El pasado viernes el Congreso de los Diputados aprobó con un amplio respaldo la primera ley que regulará en España el ejercicio del derecho a la eutanasia o, si lo prefieren, el poder decidir morir dignamente. No voy a hablar aquí de la noticia en sí misma; esto es, de su proceso parlamentario, qué grupos la apoyaron, las reacciones de sus promotores y detractores... No. Voy a abstraerme en una experiencia personal que marcó mi vida para siempre.

Mi hermano Checho vivió deprisa, deprisa y se marchó joven, joven. 41 tenía. La última década y pico de su existencia fue un continuo ajetreo de estancias hospitalarias, batallando contra una enfermedad incurable que, poco a poco, le fue arrebatando la savia y la gallardía. A él y a su familia, especialmente a mis padres, gente sencilla, humilde y generosa cuyo mayor anhelo fue siempre ver crecer a sus hijos "sanos, felices y honestos".

Su último ingreso en la antigua Residencia de Lugo fue, abiertamente lo digo, un encadenamiento de espantos al que no es apropiado aludir. Un día, uno de tantos, el médico nos reunió a los tres hermanos para comentarnos lo que en nuestro interior ya sabíamos, pero no queríamos escuchar:


—La situación es ya irreversible. Lo mejor es que ya no sufra más. Aconsejo sedarlo para que esté tranquilo.

____

Tareas del ejercicio
1. Responde con datos del fragmento:
(a) ¿Qué día aprobó el Congreso de los Diputados la ley de la eutanasia?
(b) ¿Cuántos años tenía Checho?
(c) ¿A cuántos hermanos reunió el médico?
2. Vuelve a escribir todo lo que va en el fragmento desde "Su último ingreso" hasta "que esté tranquilo.", pero pon "doctor" donde dice "médico".
Los registros no hacen falta para resolver nada.

Registros aportados
____

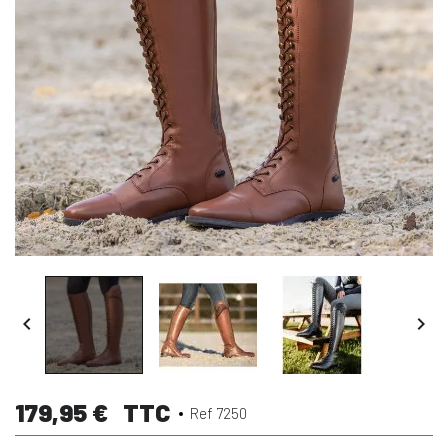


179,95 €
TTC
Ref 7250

____

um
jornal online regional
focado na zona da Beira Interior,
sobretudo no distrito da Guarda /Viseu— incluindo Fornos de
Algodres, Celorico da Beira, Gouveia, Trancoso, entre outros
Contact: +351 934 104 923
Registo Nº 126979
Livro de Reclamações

____

Respuestas escritas
1.
(a) El pasado viernes.
(b) 41.
(c) A los tres hermanos.

2.
Su último ingreso en la antigua Residencia de Lugo fue, abiertamente lo digo, un encadenamiento de espantos al que no es apropiado aludir. Un día, uno de tantos, el doctor nos reunió a los tres hermanos para comentarnos lo que en nuestro interior ya sabíamos, pero no queríamos escuchar:


—La situación es ya irreversible. Lo mejor es que ya no sufra más. Aconsejo sedarlo para que esté tranquilo.